The gateway accepts models in provider/model-id format (for example anthropic/claude-haiku-4.5, openai/gpt-4o-mini, google/gemini-2.0-flash). The base_url and api_key are the only gateway-specific settings; everything else is standard OpenAI SDK usage.

What Gets Captured

Each client.chat.completions.create() call produces one span.

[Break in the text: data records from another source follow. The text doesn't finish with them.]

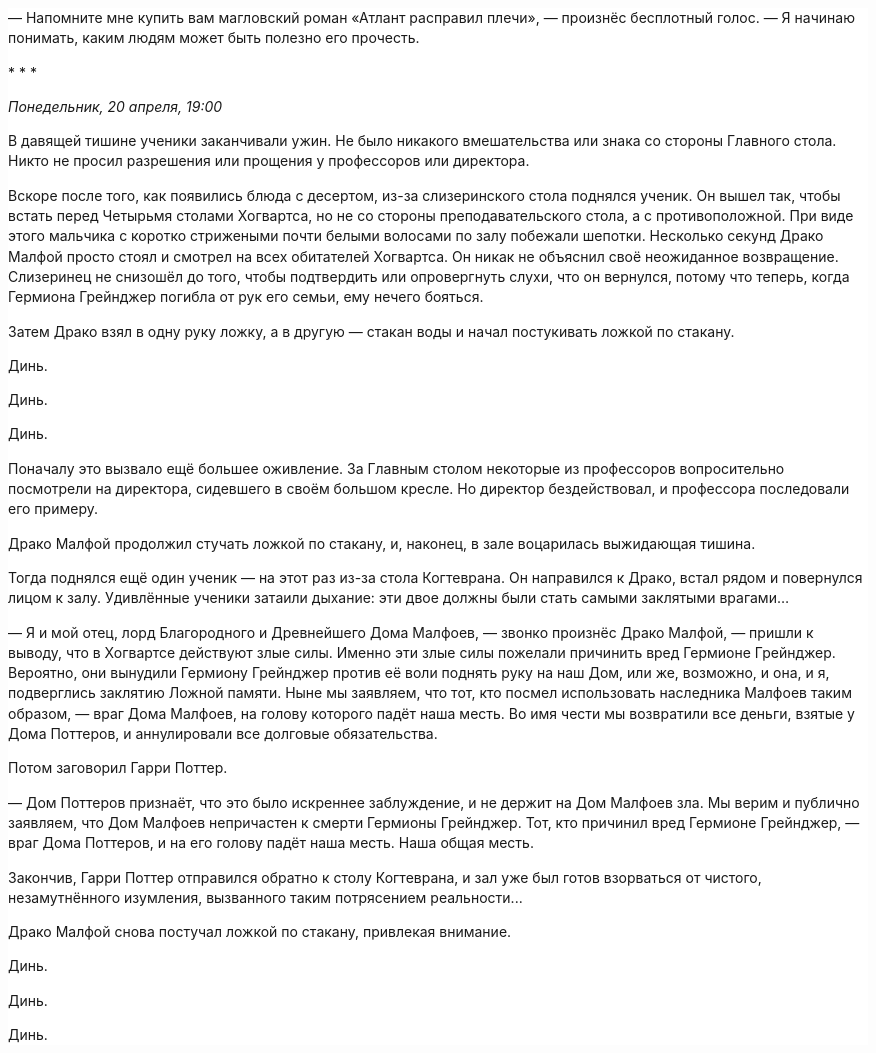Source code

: — Напомните мне купить вам магловский роман «Атлант расправил плечи», — произнёс бесплотный голос. — Я начинаю понимать, каким людям может быть полезно его прочесть.

\* \* \*

*Понедельник, 20 апреля, 19:00*

В давящей тишине ученики заканчивали ужин. Не было никакого вмешательства или знака со стороны Главного стола. Никто не просил разрешения или прощения у профессоров или директора.

Вскоре после того, как появились блюда с десертом, из-за слизеринского стола поднялся ученик. Он вышел так, чтобы встать перед Четырьмя столами Хогвартса, но не со стороны преподавательского стола, а с противоположной. При виде этого мальчика с коротко стрижеными почти белыми волосами по залу побежали шепотки. Несколько секунд Драко Малфой просто стоял и смотрел на всех обитателей Хогвартса. Он никак не объяснил своё неожиданное возвращение. Слизеринец не снизошёл до того, чтобы подтвердить или опровергнуть слухи, что он вернулся, потому что теперь, когда Гермиона Грейнджер погибла от рук его семьи, ему нечего бояться.

Затем Драко взял в одну руку ложку, а в другую — стакан воды и начал постукивать ложкой по стакану.

Динь.

Динь.

Динь. 

Поначалу это вызвало ещё большее оживление. За Главным столом некоторые из профессоров вопросительно посмотрели на директора, сидевшего в своём большом кресле. Но директор бездействовал, и профессора последовали его примеру. 

Драко Малфой продолжил стучать ложкой по стакану, и, наконец, в зале воцарилась выжидающая тишина. 

Тогда поднялся ещё один ученик — на этот раз из-за стола Когтеврана. Он направился к Драко, встал рядом и повернулся лицом к залу. Удивлённые ученики затаили дыхание: эти двое должны были стать самыми заклятыми врагами… 

— Я и мой отец, лорд Благородного и Древнейшего Дома Малфоев, — звонко произнёс Драко Малфой, — пришли к выводу, что в Хогвартсе действуют злые силы. Именно эти злые силы пожелали причинить вред Гермионе Грейнджер. Вероятно, они вынудили Гермиону Грейнджер против её воли поднять руку на наш Дом, или же, возможно, и она, и я, подверглись заклятию Ложной памяти. Ныне мы заявляем, что тот, кто посмел использовать наследника Малфоев таким образом, — враг Дома Малфоев, на голову которого падёт наша месть. Во имя чести мы возвратили все деньги, взятые у Дома Поттеров, и аннулировали все долговые обязательства. 

Потом заговорил Гарри Поттер. 

— Дом Поттеров признаёт, что это было искреннее заблуждение, и не держит на Дом Малфоев зла. Мы верим и публично заявляем, что Дом Малфоев непричастен к смерти Гермионы Грейнджер. Тот, кто причинил вред Гермионе Грейнджер, — враг Дома Поттеров, и на его голову падёт наша месть. Наша общая месть. 

Закончив, Гарри Поттер отправился обратно к столу Когтеврана, и зал уже был готов взорваться от чистого, незамутнённого изумления, вызванного таким потрясением реальности...

Драко Малфой снова постучал ложкой по стакану, привлекая внимание.

Динь.

Динь.

Динь.
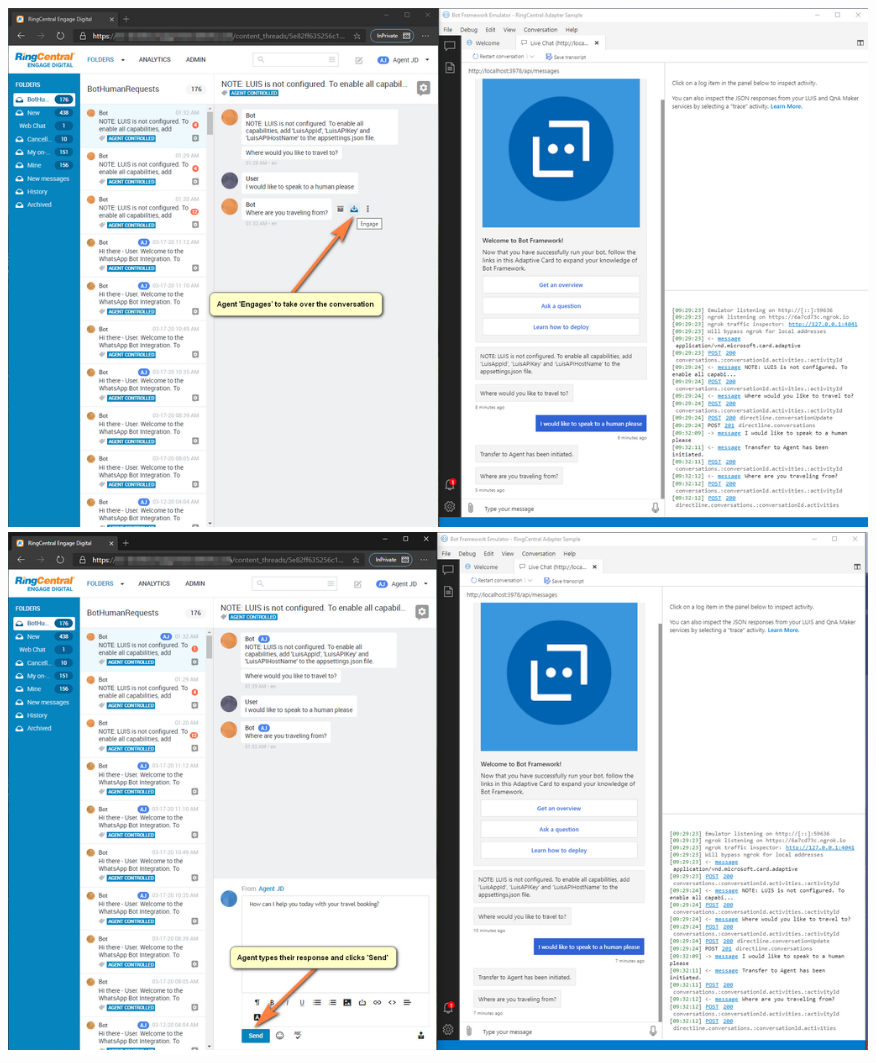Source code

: ![Human handoff part 3](Docs/HumanHandoffPart3.png)
![Human handoff part 4](Docs/HumanHandoffPart4.png)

All attributes below were verified from real traces.

Attribute	Description
`operation_name`	Always `ChatCompletion`
`openinference_span_kind`	Always `LLM`
`llm_model_name`	Gateway model identifier (e.g. `anthropic/claude-haiku-4.5`)
`llm_system`	Always `openai` (gateway uses OpenAI-compatible protocol)
`llm_invocation_parameters`	JSON of model and generation parameters
`llm_input_messages_0_message_role`	Role of the first input message (`user`, `system`)
`llm_input_messages_0_message_content`	Text of the first input message
`llm_output_messages_0_message_role`	Role of the first output message (`assistant`)
`llm_output_messages_0_message_content`	Generated response text
`llm_token_count_prompt`	Input tokens consumed
`llm_token_count_completion`	Output tokens generated
`llm_token_count_total`	Total tokens (prompt + completion)
`llm_token_count_prompt_details_cache_read`	Tokens served from the provider's prompt cache
`llm_token_count_completion_details_reasoning`	Reasoning tokens (for models that support it)
`input_value`	Full request JSON including messages and parameters
`output_value`	Full response JSON including gateway routing metadata, provider selection, cost details, and fallback information
`input_mime_type`	Always `application/json`
`output_mime_type`	Always `application/json`
`span_status`	`OK` on success, `ERROR` on failure
`duration`	End-to-end latency in microseconds

The output_value field contains the complete Vercel AI Gateway response, which embeds routing decisions (gateway.routing.resolvedProvider, gateway.routing.fallbacksAvailable, gateway.routing.planningReasoning) and cost data (gateway.marketCost) alongside the model output.

Viewing Traces

Log in to OpenObserve and navigate to Traces
Filter by service_name = vercel-ai-gateway
Click any ChatCompletion span to inspect full request and response payloads
Use the llm_model_name attribute to compare latency and token usage across different models and providers
Filter by span_status = ERROR to find authentication failures and rate limit errors

Vercel AI Gateway traces in OpenObserve

Next Steps

With the Vercel AI Gateway instrumented, every routed LLM call is recorded in OpenObserve. From here you can build dashboards tracking token consumption and cost per model, compare latency across providers using the llm_model_name dimension, and set alerts on error rates when gateway authentication or upstream provider calls fail.